**TEXT SHOWN**
'''
Panic disorder: Threats of separation may lead to extreme anxiety and even a panic attack. In separation anxiety disorder, in contrast to panic disorder, the anxiety concerns the possibility of being away from attachment figures and worry about other unpleasant events occurring, rather than experiencing an unexpected panic attack.
Agoraphobia: Unlike individuals with agoraphobia, those with separation anxiety disorder are not anxious about being trapped in situations with minimal chances of escape.
Conduct disorder: School avoidance is common in conduct disorder, but anxiety about separation is not responsible for school absences, and the child or adolescent usually prefers to stay away from, rather than return home.
Social anxiety disorder: School refusal may be due to social anxiety disorder. In such instances, the school avoidance is due to fear of being judged negatively by others rather than to worries about being separated from the attachment figures.
'''
Data drawn from a collection:
'''
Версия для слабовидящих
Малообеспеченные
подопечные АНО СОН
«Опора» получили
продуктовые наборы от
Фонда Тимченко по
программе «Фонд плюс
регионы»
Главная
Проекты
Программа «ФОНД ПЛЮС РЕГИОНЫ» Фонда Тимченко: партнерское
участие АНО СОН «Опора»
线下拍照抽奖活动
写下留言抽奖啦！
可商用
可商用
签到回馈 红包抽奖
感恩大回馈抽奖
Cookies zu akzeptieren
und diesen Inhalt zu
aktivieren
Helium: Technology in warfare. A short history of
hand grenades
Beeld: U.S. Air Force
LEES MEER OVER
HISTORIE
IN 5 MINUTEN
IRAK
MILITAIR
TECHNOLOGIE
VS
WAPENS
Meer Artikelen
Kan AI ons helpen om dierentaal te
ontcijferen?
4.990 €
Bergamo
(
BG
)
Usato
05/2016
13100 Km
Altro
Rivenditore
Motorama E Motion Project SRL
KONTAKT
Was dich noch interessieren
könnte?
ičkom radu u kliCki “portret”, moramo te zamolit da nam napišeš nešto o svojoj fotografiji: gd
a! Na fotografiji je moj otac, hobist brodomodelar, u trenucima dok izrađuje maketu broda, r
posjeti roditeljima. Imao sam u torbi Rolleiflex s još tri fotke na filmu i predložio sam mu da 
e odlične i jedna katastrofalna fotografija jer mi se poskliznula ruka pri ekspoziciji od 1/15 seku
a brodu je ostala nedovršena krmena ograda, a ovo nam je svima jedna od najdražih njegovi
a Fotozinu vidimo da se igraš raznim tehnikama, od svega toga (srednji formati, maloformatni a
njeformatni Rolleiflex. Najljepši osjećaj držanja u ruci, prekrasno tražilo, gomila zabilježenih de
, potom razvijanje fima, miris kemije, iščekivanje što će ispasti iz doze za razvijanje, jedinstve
'''
**COMPLETE THE FOLLOWING**
A. Repeat the stretch of the separation anxiety passage from "Agoraphobia: Unlike individuals" through "than return home.".
B. Answer these questions from the separation anxiety passage:
(i) What is school avoidance due to when it stems from social anxiety disorder?
(ii) What does the child or adolescent with conduct disorder usually prefer instead of returning home?
(iii) What are people with separation anxiety disorder not anxious about, unlike individuals with agoraphobia?
C. Pick up the passage contrasting separation anxiety disorder with other conditions after its last sentence.

**RESULTS FOR THE EXERCISE**
A.
Agoraphobia: Unlike individuals with agoraphobia, those with separation anxiety disorder are not anxious about being trapped in situations with minimal chances of escape.
Conduct disorder: School avoidance is common in conduct disorder, but anxiety about separation is not responsible for school absences, and the child or adolescent usually prefers to stay away from, rather than return home.

B.
(i) Fear of being judged negatively by others.
(ii) To stay away from home.
(iii) Being trapped in situations with minimal chances of escape.

C.
Posttraumatic stress disorder: Fear of separation from loved ones is common after traumatic events. In posttraumatic stress disorder (PTSD), the symptoms concern intrusions about, and avoidance of, memories associated with the traumatic event itself, whereas in separation anxiety disorder, the worries and avoidance concern the well-being of attachment figures and separation from them.
Illness anxiety disorder: Individuals with illness anxiety disorder worry about specific illnesses they may have, but the main concern is about the medical diagnosis itself, not about being separated from attachment figures.
Bereavement: Intense yearning or longing for the deceased, intense sorrow and emotional pain, and preoccupation with the deceased or the circumstances of the death are expected responses occurring in bereavement, whereas fear of separation from other attachment figures is central in separation anxiety disorder.
Depressive and bipolar disorders: These disorders may be associated with reluctance to leave home, but the main concern is not worry or fear of attachment figures, but rather low motivation for engaging with the outside world. However, individuals with separation anxiety disorder may become depressed while being separated or in anticipation of separation.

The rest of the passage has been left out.